[What to work on]
Reproduce the lines beginning with the one containing "left elbow: (467, 228, -14)" and continuing through the one containing "right shoulder: (550, 140, -4)", substituting "Subject" for "Person" and changing nothing else.

━━━ Data section ━━━

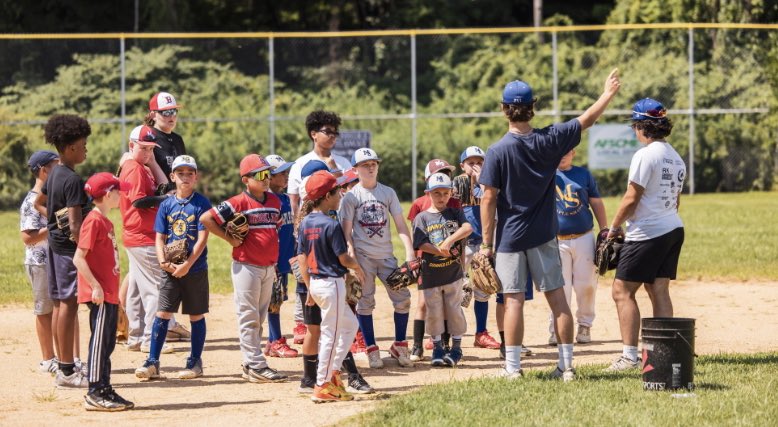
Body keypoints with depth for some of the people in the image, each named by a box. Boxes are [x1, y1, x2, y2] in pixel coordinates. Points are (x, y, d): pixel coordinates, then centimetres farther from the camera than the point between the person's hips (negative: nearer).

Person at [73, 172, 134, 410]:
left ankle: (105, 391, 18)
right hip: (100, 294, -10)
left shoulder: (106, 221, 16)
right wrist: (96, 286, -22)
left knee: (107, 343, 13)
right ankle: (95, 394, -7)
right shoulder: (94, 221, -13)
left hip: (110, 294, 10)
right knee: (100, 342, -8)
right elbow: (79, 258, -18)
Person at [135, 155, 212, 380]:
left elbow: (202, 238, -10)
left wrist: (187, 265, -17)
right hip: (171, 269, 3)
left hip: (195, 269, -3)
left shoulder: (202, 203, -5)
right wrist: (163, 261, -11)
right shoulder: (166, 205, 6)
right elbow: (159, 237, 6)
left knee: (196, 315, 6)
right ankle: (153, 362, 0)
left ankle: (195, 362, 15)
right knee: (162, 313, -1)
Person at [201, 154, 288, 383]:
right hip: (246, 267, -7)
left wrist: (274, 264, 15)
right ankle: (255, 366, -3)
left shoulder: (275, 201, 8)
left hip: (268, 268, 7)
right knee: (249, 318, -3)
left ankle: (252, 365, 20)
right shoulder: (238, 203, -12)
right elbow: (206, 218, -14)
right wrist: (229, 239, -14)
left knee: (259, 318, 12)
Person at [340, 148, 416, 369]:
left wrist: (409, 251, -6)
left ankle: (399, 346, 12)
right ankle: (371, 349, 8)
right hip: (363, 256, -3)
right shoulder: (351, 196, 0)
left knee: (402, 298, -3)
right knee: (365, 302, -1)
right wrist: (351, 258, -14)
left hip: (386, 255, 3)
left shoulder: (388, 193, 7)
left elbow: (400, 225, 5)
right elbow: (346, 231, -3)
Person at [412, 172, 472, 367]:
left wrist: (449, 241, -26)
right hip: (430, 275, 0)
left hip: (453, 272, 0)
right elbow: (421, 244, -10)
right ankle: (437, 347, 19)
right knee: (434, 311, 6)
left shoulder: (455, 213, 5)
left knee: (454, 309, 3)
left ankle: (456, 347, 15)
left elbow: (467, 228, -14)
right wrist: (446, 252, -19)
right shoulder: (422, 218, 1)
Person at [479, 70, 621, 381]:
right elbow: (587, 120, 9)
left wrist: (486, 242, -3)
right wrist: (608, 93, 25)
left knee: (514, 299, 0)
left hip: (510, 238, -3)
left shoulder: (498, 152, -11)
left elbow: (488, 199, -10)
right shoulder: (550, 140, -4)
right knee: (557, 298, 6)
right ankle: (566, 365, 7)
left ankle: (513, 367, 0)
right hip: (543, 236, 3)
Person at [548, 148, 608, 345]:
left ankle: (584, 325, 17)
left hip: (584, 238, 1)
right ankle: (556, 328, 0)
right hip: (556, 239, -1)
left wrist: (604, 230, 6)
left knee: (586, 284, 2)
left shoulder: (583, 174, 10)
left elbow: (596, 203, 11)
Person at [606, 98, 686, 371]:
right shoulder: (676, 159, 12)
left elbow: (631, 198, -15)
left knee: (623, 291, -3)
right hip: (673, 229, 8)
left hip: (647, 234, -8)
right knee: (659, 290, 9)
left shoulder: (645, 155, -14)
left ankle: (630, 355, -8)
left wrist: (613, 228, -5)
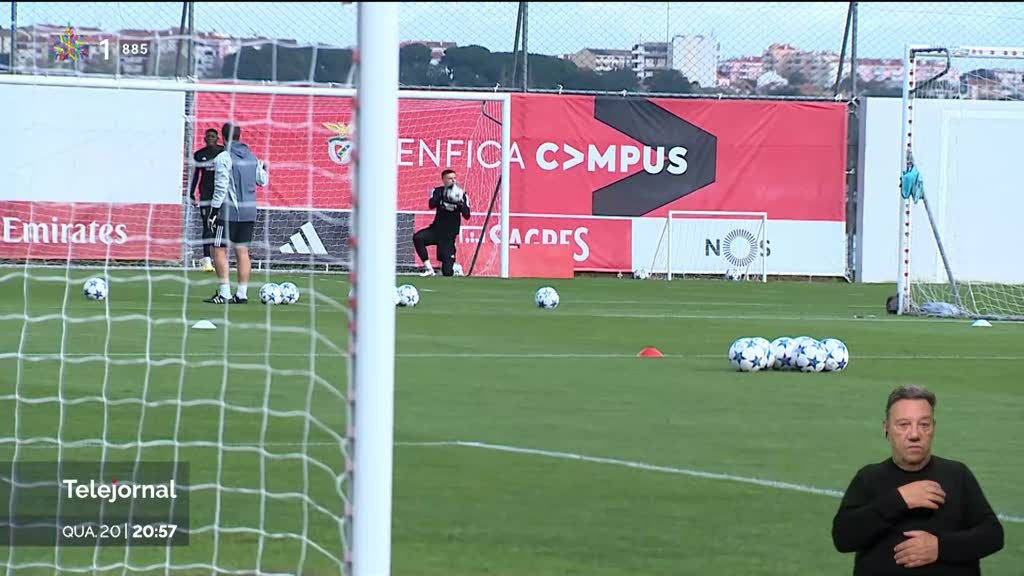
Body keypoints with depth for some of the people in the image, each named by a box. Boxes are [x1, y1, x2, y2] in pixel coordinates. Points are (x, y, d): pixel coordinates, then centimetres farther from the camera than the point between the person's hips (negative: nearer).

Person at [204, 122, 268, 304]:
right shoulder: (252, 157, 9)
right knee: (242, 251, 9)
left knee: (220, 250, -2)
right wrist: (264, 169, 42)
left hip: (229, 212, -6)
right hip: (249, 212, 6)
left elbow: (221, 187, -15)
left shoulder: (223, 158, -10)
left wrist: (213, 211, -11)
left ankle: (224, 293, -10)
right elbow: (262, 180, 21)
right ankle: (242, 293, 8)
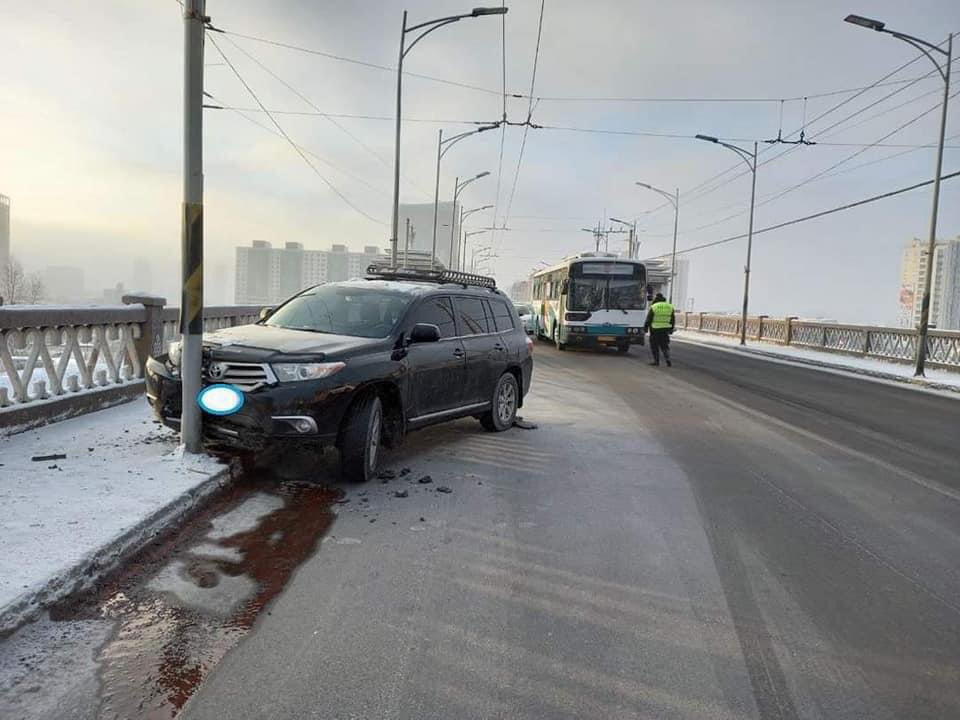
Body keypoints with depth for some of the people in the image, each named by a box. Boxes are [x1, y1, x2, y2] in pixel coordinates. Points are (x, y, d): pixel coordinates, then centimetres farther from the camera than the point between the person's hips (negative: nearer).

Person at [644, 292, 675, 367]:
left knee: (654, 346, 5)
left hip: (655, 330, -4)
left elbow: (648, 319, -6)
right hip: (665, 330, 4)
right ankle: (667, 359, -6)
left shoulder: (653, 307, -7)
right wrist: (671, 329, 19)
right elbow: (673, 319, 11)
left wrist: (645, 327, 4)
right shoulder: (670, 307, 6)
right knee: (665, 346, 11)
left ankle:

━━━
━━━ Data section ━━━

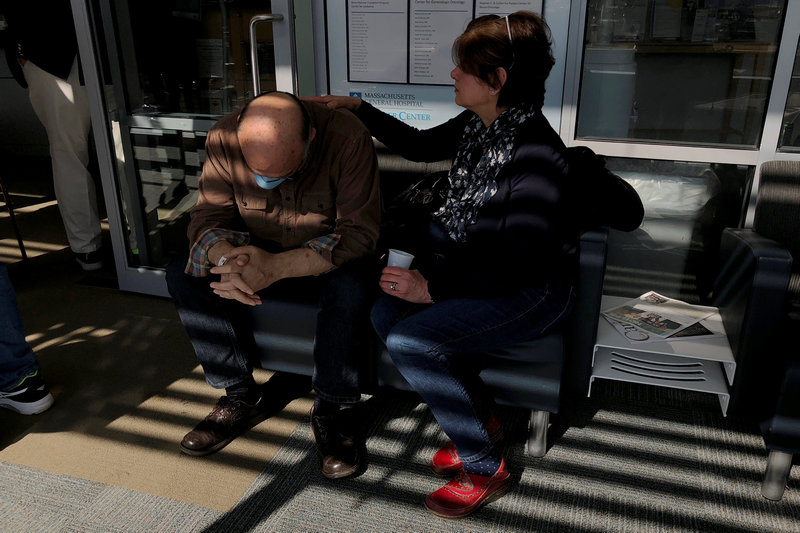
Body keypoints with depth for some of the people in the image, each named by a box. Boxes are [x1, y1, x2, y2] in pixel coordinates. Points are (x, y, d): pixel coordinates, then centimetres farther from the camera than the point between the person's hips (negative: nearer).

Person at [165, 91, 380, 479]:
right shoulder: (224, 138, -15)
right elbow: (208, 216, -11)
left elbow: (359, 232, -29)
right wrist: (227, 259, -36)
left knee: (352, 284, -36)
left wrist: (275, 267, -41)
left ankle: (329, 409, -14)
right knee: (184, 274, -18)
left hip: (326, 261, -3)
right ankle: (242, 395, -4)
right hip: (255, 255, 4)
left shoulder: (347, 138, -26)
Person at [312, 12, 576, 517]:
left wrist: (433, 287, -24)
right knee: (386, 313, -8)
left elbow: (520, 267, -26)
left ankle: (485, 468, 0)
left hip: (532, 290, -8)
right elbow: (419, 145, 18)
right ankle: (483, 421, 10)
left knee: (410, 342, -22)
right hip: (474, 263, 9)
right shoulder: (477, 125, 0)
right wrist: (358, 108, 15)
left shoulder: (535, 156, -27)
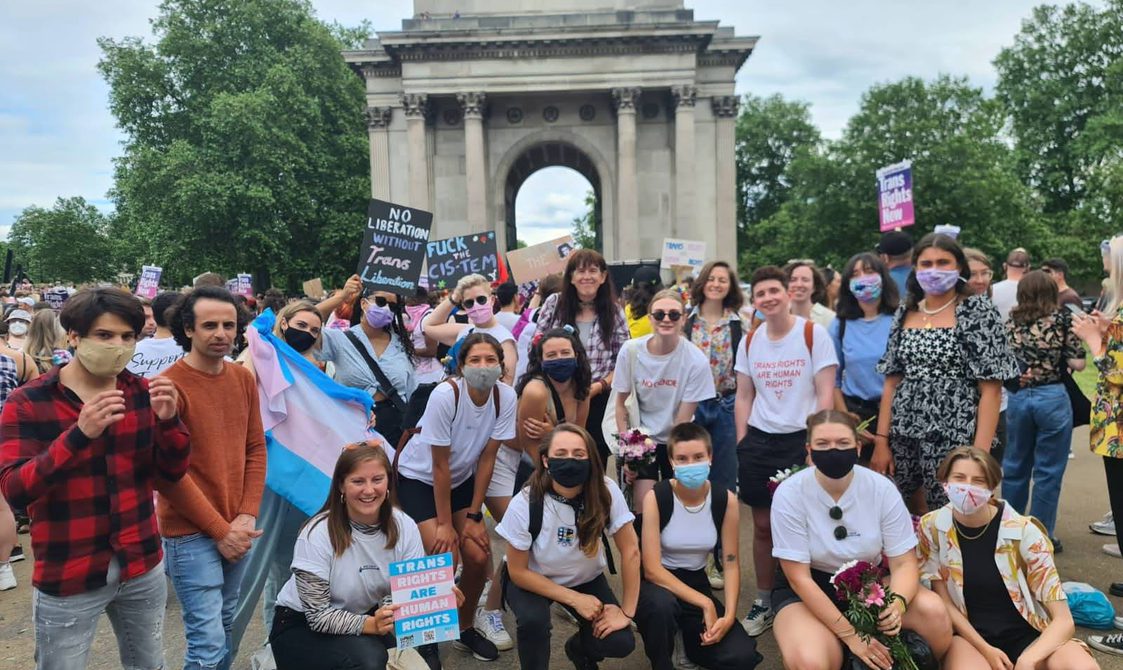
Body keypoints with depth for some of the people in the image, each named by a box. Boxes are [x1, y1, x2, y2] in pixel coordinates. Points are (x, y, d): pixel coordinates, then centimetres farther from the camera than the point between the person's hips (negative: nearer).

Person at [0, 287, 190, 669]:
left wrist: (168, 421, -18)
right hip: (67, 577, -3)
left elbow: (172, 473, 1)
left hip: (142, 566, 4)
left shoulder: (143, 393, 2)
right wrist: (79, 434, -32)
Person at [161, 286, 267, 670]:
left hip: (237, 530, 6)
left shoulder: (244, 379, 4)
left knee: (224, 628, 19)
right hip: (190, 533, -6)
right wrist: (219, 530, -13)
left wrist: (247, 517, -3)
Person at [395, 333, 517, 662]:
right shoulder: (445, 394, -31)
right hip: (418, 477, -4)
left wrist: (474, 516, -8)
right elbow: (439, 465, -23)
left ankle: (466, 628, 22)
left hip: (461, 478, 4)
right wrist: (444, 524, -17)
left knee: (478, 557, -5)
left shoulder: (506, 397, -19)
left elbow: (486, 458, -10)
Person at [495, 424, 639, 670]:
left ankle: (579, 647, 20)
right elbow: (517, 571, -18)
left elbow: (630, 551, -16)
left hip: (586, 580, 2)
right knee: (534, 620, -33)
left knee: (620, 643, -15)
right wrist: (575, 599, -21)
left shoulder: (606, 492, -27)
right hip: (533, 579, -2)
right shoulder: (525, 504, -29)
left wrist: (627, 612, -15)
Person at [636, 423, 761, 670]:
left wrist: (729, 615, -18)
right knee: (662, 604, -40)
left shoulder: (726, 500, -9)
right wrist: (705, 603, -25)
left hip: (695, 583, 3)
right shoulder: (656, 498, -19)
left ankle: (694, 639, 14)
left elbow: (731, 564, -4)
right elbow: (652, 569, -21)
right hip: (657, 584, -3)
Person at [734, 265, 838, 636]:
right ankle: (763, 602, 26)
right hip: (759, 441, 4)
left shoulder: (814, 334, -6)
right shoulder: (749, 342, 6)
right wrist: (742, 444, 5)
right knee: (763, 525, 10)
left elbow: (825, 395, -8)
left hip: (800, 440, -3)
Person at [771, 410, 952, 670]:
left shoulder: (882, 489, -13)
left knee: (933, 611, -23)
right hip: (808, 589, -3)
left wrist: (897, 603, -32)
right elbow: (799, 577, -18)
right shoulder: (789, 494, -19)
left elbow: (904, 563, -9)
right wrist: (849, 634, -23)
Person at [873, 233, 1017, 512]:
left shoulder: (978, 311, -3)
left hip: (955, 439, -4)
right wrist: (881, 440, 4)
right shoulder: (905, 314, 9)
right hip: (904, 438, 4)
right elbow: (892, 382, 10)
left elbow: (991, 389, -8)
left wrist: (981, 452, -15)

━━━
━━━ Data section ━━━

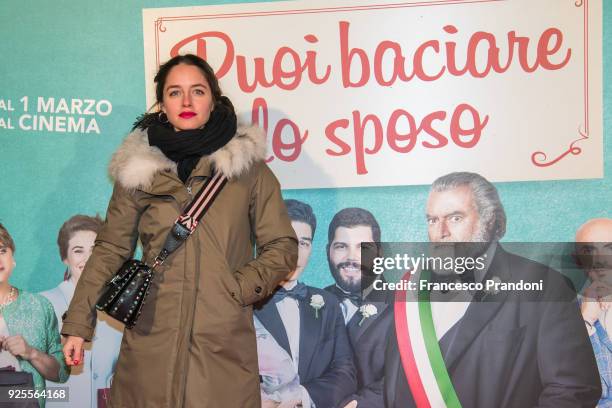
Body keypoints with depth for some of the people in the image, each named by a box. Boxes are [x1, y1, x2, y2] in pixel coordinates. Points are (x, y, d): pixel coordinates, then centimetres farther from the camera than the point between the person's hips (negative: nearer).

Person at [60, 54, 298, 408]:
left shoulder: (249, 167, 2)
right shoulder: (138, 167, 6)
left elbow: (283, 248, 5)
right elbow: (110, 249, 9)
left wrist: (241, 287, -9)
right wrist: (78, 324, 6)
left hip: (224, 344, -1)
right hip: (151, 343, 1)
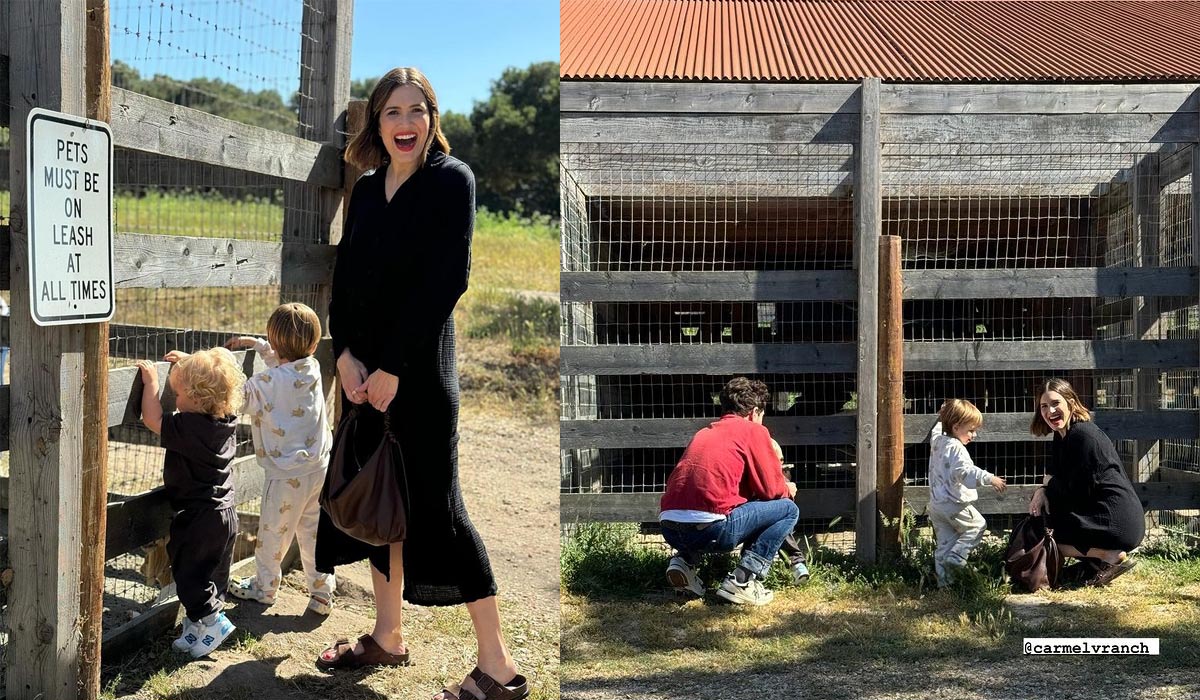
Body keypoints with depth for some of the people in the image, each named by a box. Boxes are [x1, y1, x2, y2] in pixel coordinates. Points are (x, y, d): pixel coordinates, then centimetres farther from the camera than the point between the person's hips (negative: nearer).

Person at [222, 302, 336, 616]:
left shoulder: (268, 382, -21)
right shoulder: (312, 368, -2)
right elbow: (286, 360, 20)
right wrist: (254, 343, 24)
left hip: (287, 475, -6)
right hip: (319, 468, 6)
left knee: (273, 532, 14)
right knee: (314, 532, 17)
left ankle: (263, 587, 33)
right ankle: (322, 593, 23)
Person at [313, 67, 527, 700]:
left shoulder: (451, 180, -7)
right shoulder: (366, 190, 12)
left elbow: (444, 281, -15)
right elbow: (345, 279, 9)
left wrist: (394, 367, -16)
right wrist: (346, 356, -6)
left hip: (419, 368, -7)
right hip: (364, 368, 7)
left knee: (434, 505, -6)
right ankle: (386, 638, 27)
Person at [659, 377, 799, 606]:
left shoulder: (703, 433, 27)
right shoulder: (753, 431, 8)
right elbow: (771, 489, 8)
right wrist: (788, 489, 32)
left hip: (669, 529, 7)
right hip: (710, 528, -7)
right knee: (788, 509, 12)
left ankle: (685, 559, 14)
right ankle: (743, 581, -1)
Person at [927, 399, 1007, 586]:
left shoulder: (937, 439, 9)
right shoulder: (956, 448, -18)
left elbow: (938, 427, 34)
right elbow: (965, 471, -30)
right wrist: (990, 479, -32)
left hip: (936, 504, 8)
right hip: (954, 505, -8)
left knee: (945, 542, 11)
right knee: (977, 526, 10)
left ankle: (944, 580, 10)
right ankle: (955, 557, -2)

━━━

[Task answer]
left elbow: (467, 228, -14)
right wrist: (446, 252, -19)
right shoulder: (422, 218, 1)
Subject at [479, 70, 621, 381]:
right elbow: (587, 120, 9)
left wrist: (486, 242, -3)
right wrist: (608, 93, 25)
left knee: (514, 299, 0)
left hip: (510, 238, -3)
left shoulder: (498, 152, -11)
left elbow: (488, 199, -10)
right shoulder: (550, 140, -4)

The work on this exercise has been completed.